Workers’ Compensation

Although the newly established Public Readiness and Emergency Preparedness Act may provide employers immunity from claims related to side effects of a vaccine or other injury at the employer’s vaccination site, this law’s protections only apply if the employer supervises or administers an onsite vaccination program. In other instances, when the vaccine is mandatory under the employer’s orders and an employee has an allergic reaction to the vaccine or other adverse side effects, such medical issues will likely be considered a compensable injury under the workers’ compensation statutes.

Other Considerations:

As a reminder it is unlawful to disclose that an employee is receiving a reasonable accommodation or to retaliate against an employee for requesting an accommodation.

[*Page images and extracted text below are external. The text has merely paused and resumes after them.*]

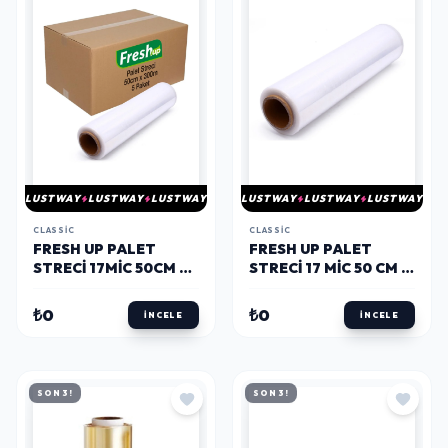
LUSTWAY
LUSTWAY
LUSTWAY
LUSTWAY
LUSTWAY
LUSTWAY
CLASSIC
CLASSIC
FRESH UP PALET
FRESH UP PALET
STRECI 17MIC 50CM X
STRECI 17 MIC 50 CM X
300 METRE 5 ADET
300 M
KOLI
₺0
₺0
İNCELE
İNCELE
SON 3!
SON 3!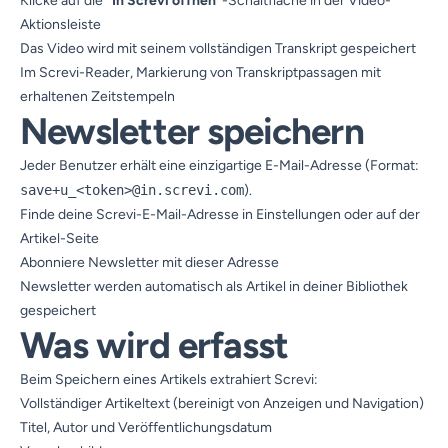
Klicke auf die
"In Screvi öffnen"
-Schaltfläche in der Video-
Aktionsleiste
Das Video wird mit seinem vollständigen Transkript gespeichert
Im Screvi-Reader, Markierung von Transkriptpassagen mit
erhaltenen Zeitstempeln
Newsletter speichern
Jeder Benutzer erhält eine einzigartige E-Mail-Adresse (Format:
save+u_<token>@in.screvi.com
).
Finde deine Screvi-E-Mail-Adresse in Einstellungen oder auf der
Artikel-Seite
Abonniere Newsletter mit dieser Adresse
Newsletter werden automatisch als Artikel in deiner Bibliothek
gespeichert
Was wird erfasst
Beim Speichern eines Artikels extrahiert Screvi:
Vollständiger Artikeltext (bereinigt von Anzeigen und Navigation)
Titel, Autor und Veröffentlichungsdatum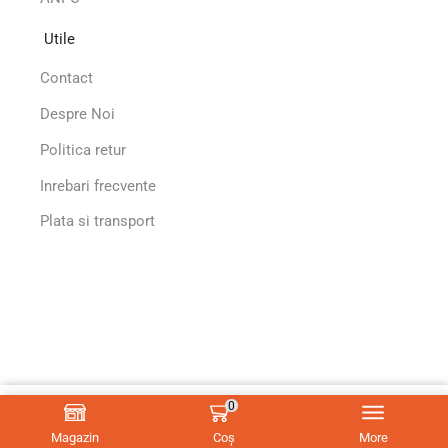
Utile
Contact
Despre Noi
Politica retur
Inrebari frecvente
Plata si transport
0
< / > with
by
CodeMix
&
Raul Lazar
for
Crisalida
Ⓒ 2026
♥
Adaugă În Coș
Magazin
Coș
More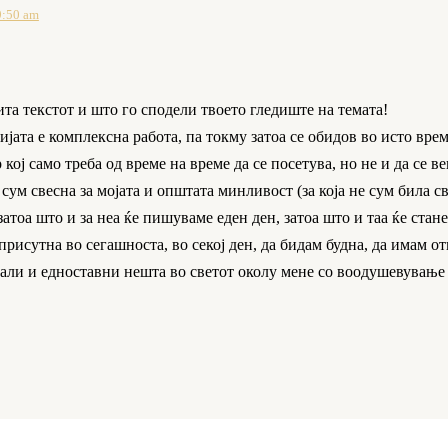
9:50 am
та текстот и што го сподели твоето гледиште на темата!
јата е комплексна работа, па токму затоа се обидов во исто врем
ој само треба од време на време да се посетува, но не и да се ве
 сум свесна за мојата и општата минливост (за која не сум била с
атоа што и за неа ќе пишуваме еден ден, затоа што и таа ќе стане
исутна во сегашноста, во секој ден, да бидам будна, да имам отв
али и едноставни нешта во светот околу мене со воодушевување к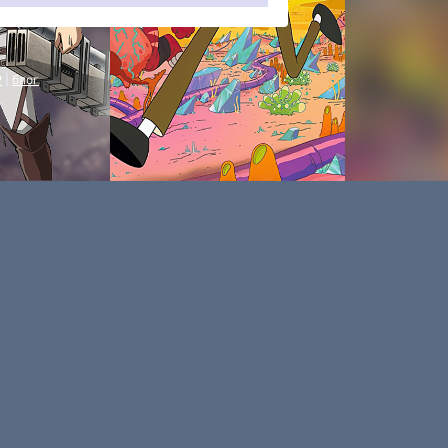
P
|
блог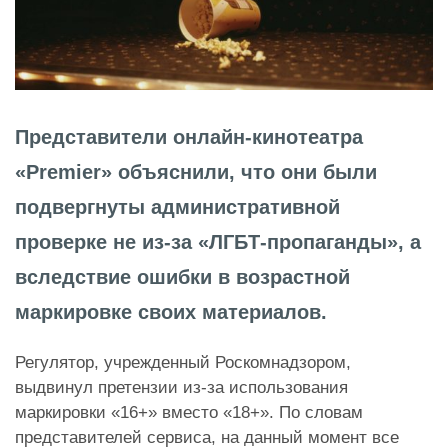
Представители онлайн-кинотеатра
«Premier» объяснили, что они были
подвергнуты административной
проверке не из-за «ЛГБТ-пропаганды», а
вследствие ошибки в возрастной
маркировке своих материалов.
Регулятор, учрежденный Роскомнадзором,
выдвинул претензии из-за использования
маркировки «16+» вместо «18+». По словам
представителей сервиса, на данный момент все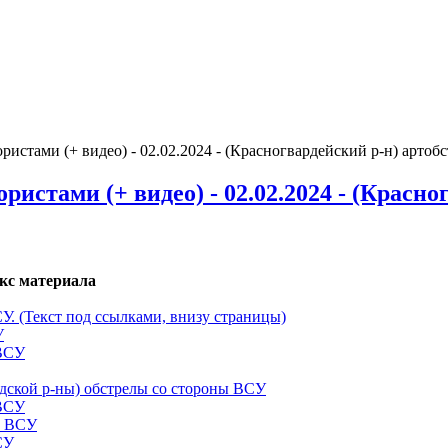
стами (+ видео) - 02.02.2024 - (Красногвардейский р-н) арто
стами (+ видео) - 02.02.2024 - (Красно
кс материала
СУ. (Текст под ссылками, внизу страницы)
У
 ВСУ
одской р-ны) обстрелы со стороны ВСУ
 ВСУ
ы ВСУ
СУ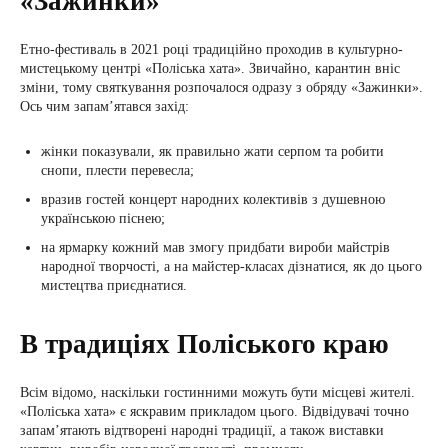
«Зажинки»
Етно-фестиваль в 2021 році традиційно проходив в культурно-
мистецькому центрі «Поліська хата». Звичайно, карантин вніс
зміни, тому святкування розпочалося одразу з обряду «Зажинки».
Ось чим запам’ятався захід:
жінки показували, як правильно жати серпом та робити
снопи, плести перевесла;
вразив гостей концерт народних колективів з душевною
українською піснею;
на ярмарку кожний мав змогу придбати вироби майстрів
народної творчості, а на майстер-класах дізнатися, як до цього
мистецтва приєднатися.
В традиціях Поліського краю
Всім відомо, наскільки гостинними можуть бути місцеві жителі.
«Поліська хата» є яскравим прикладом цього. Відвідувачі точно
запам’ятають відтворені народні традиції, а також виставки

The latest guidance from the EEOC is not intended to interfere with or prevent employers from following CDC guidelines or other guidelines given by state and local authorities including public health authorities.

For more information on the EEOC’s latest guidance, please visit their website. Specific situations should be discussed with your city attorney and the local health department. If you have any questions about this or any other personnel related matter, you are encouraged to bring specific questions to your city attorney. For more general concerns, please contact Justin Hocking, personnel services attorney or Andrea Shindlebower Main, personnel services manager.

The ADA prohibits employers from making disability-related inquiries outside of the post-offer, pre-employment phase or when returning to work from a job-related injury or a medical leave of absence. In instances where an employee has not been injured and is not returning from medical leave, it is not appropriate to inquire of whether the employee has a disability. In other words, it is the employee’s responsibility to ask for an accommodation, it is not your job to guess whether or not they need one. The EEOC does not consider the administration of vaccination to be a medical examination. Employers should be cautious of what questions they ask employees if they use a “pre-screening process” or ask for medical history or other information that may indicate an employee’s disability, unless those questions are job-related and consistent with the public purpose of employment. This requirement does not apply to third-party contractors who are administering the vaccine to your employees. Confidential medical information must be kept confidential and separate from the employee’s personnel records. If an employer requires employees to provide proof that they have received a COVID-19 vaccination from a pharmacy or their own health care provider, the employer may want to warn the employee not to provide any medical information as part of the proof in order to avoid implicating the ADA.